Cycling in Germany
What do I need to know?
Cycling is healthy, good for the environment and -of course- lots of fun. In most German streets, there are specific pathways where you can safely ride your bike. Cycling is also a favourite, convenient means of transport in the German countrysides.
What should I know?
Buying a new bike from the shop can be quite pricey. But you can find affordable second-hand bikes at the flea markets or second-hand shops. You can also try your luck online on websites like ebay kleinanzeigen or in various donation/exchange/sales groups on Facebook. In some cities, there are also small organisations which provide second-hand bicycles for refugees. Check out our Local Search pages to learn if there is such an organisation in your city.
Before hitting the road, you should always check the brakes, pedals, bell as well as the front and rear lights. In case any of them is broken, you can have it fixed in a bike repair shop. In some cities, there are also so-called self-help workshops ("Selbsthilfewerkstätten"), where you can repair your bike yourself with some help from a professional. In this case, you only have to pay the costs for the material.
- Your bike has to have the following components: front/rear and spoke reflectors, front and rear lights, a brake lever and a bell. For more information, go to "The roadworthy Bike".
- For your safety, you should also wear a bicycle helmet. Wearing a helmet is not mandatory, though. You are not breaking the law if you or your child are not wearing a helmet.
- If you ride your bike while drunk (1.6 blood alcohol level or higher) or in case you have less alcohol in your blood but are nevertheless unable to ride, you will have to pay a fine (at the very least). You may also lose your car driving licence and face criminal charges.
- Use bike lanes and always drive on the right side of the road. Only children under 10 years are allowed to drive on the pavement.
- Of course, you can also have small children on your bike, but only if the child is securely sitting on a special child seat or a trailer.
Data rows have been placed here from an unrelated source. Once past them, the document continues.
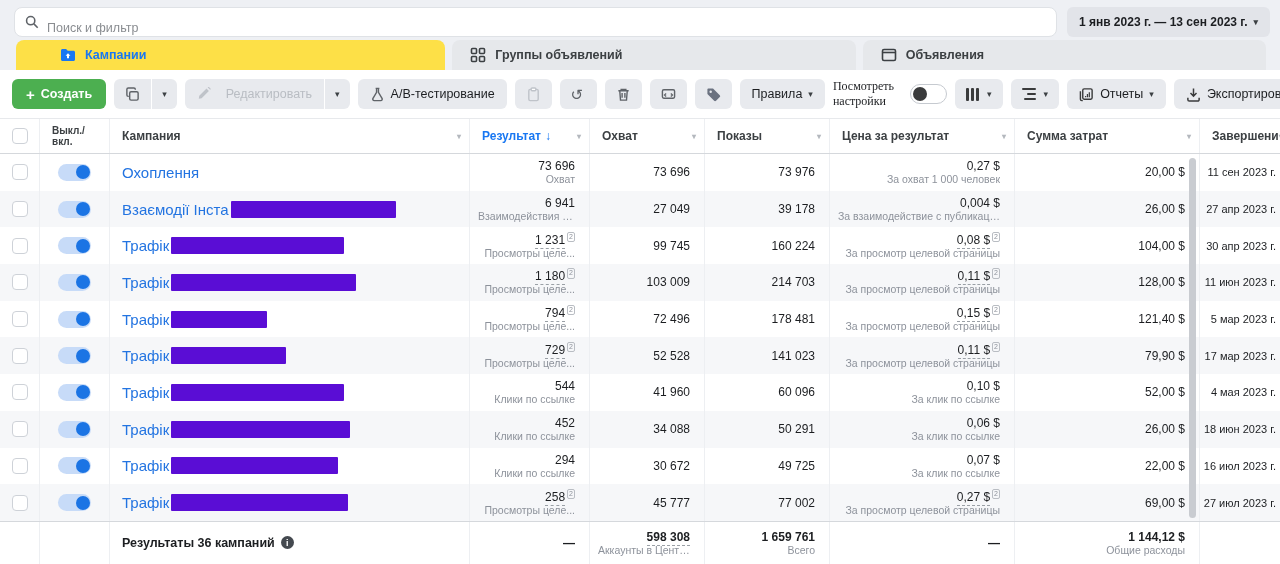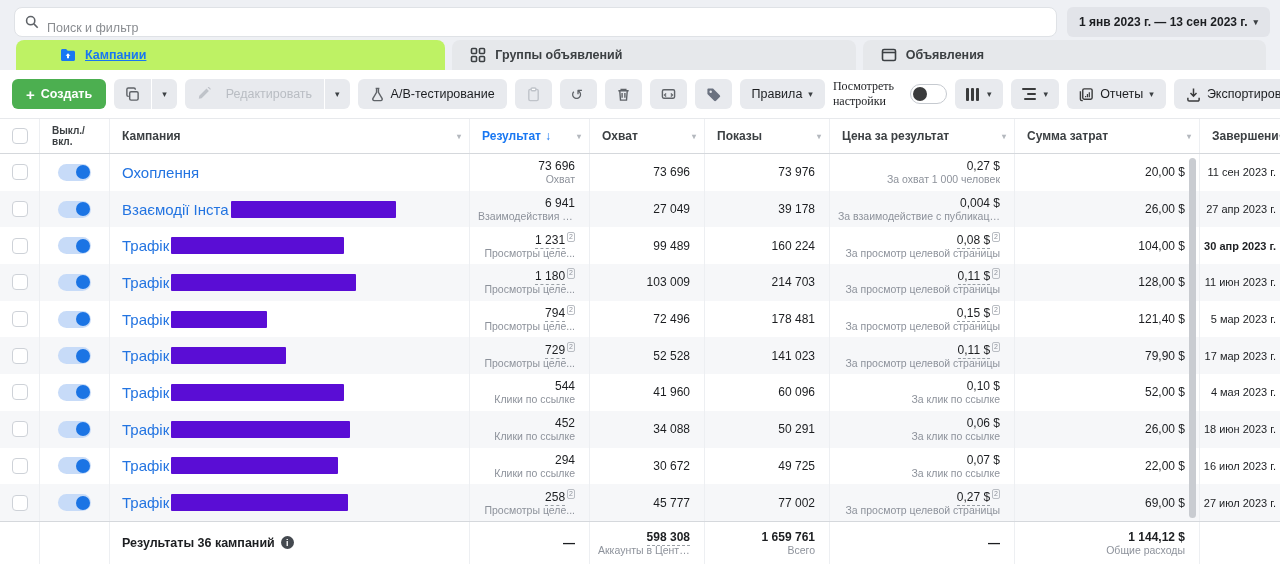--- a/index.html
+++ b/index.html
@@ -13,21 +13,21 @@
   .searchbar .ph { color:#8a8d91; font-size:12.5px;margin-top:12px; }
   .search-ic { width:14px; height:14px; color:#5f6368; flex:0 0 auto; }
   .datebtn { height:30px; background:#e2e4e9; border-radius:6px; display:flex; align-items:center;
              gap:6px; padding:0 12px; font-size:12px; font-weight:600; color:#1c1e21; cursor:pointer; }
   .caret { font-size:9px; color:#3c4043; line-height:1; }
 
   
   .tabs { display:flex; gap:7px; padding:0 14px 0 16px; height:30px; }
   .tab { flex:1; display:flex; align-items:center; gap:9px; padding-left:18px; background:#e6e8eb;
          border-radius:8px 8px 0 0; font-size:12.5px; font-weight:700; color:#3c4043; cursor:pointer; }
-  .tab.active { background:#bef264; color:#1877f2; padding-left:44px;text-decoration:underline; }
+  .tab.active { background:#fde047; color:#1877f2; padding-left:44px; }
   .tab .ticon { width:16px; height:16px; flex:0 0 auto; }
 
   
   .content { background:#fff; height:494px; display:flex; flex-direction:column; }
 
   
   .toolbar { display:flex; align-items:center; gap:8px; padding:9px 12px; height:48px; }
   .btn { height:30px; border-radius:6px; display:flex; align-items:center; gap:6px; padding:0 12px;
          background:#e8eaee; font-size:12.5px; color:#1c1e21; cursor:pointer; white-space:nowrap; }
   .btn.green { background:#4caf50; color:#fff; font-weight:700; padding:0 14px; }
@@ -363,36 +363,36 @@
         </div>
      <div class="cell c-name">
        <a class="cname">Трафік</a>
        <span class="redact" style="width:173px"></span>
      </div>
         <div class="cell num ">
      <div class="val"><span class="v dot">1 231</span><span class="b2">2</span></div>
      <div class="sub">Просмотры целе...</div>
    </div>
         <div class="cell num ">
-     <div class="val"><span class="v ">99 489</span></div>
+     <div class="val"><span class="v ">99 745</span></div>
 
    </div>
         <div class="cell num ">
      <div class="val"><span class="v ">160 224</span></div>
 
    </div>
         <div class="cell num ">
      <div class="val"><span class="v dot">0,08 $</span><span class="b2">2</span></div>
      <div class="sub">За просмотр целевой страницы</div>
    </div>
         <div class="cell num ">
      <div class="val"><span class="v ">104,00 $</span></div>
 
    </div>
-        <div class="cell c-date" style="border-right:0;font-weight:bold;">30 апр 2023 г.</div>
+        <div class="cell c-date" style="border-right:0;">30 апр 2023 г.</div>
       </div>
       <div class="tgrid trow">
         <div class="cell c-cb">
           <span class="cb"></span>
         </div>
      <div class="cell c-tg">
           <span class="toggle">
             <span class="knob"></span>
           </span>
         </div>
- When cycling together with friends, you always have to ride behind each other, not next to each other.
- Do not make phone calls while driving, always get off the bike first.
- It is not allowed to have bikes towed by vehicles.
- Use your bike lights as soon as it starts to get dark.
For more information on safety in English, read the brochure "Travelling safely by Bike" or visit www.germanroadsafety.de.
Children who attend primary school participate in what is known as a “Fahrradführerschein” course in the 4th grade. In this course, they learn about the traffic rules. However, your child will not learn how to ride a bicycle in this course.
If you or your child want to learn to ride a bike, you can find your local cycling school on adfc (Allgemeiner Deutscher Fahrrad-Club). In some cities, there are also initiatives that teach refugees how to bike for free. Visit our Local Search pages to check if such an opportunity exists in your city.
In principle, you can transport your bike using specifically designated compartments on the trains or U-Bahn/S-Bahn, but you usually have to buy a special ticket for your bike.
However, you are not allowed to take your bike on city buses with you. If you are travelling on a long-distance bus and need to take your bike with you, you need to hand it in to be stored in the luggage section along with other pieces of luggage. But you need to register your bike before. Ask the bus line you are using whether you have to pay extra for transportation of your bike or not. You can find out more about long-distance buses in our chapter "Travelling within Germany".
When you are on the road with a bike, the bike must be road-safe. That means it has to have reflectors, lights, brakes and a bell. If you are stopped by the police while riding an unsafe bike, you will have to pay a fine. At bussgeld-info.de, you can find out how high the fine is.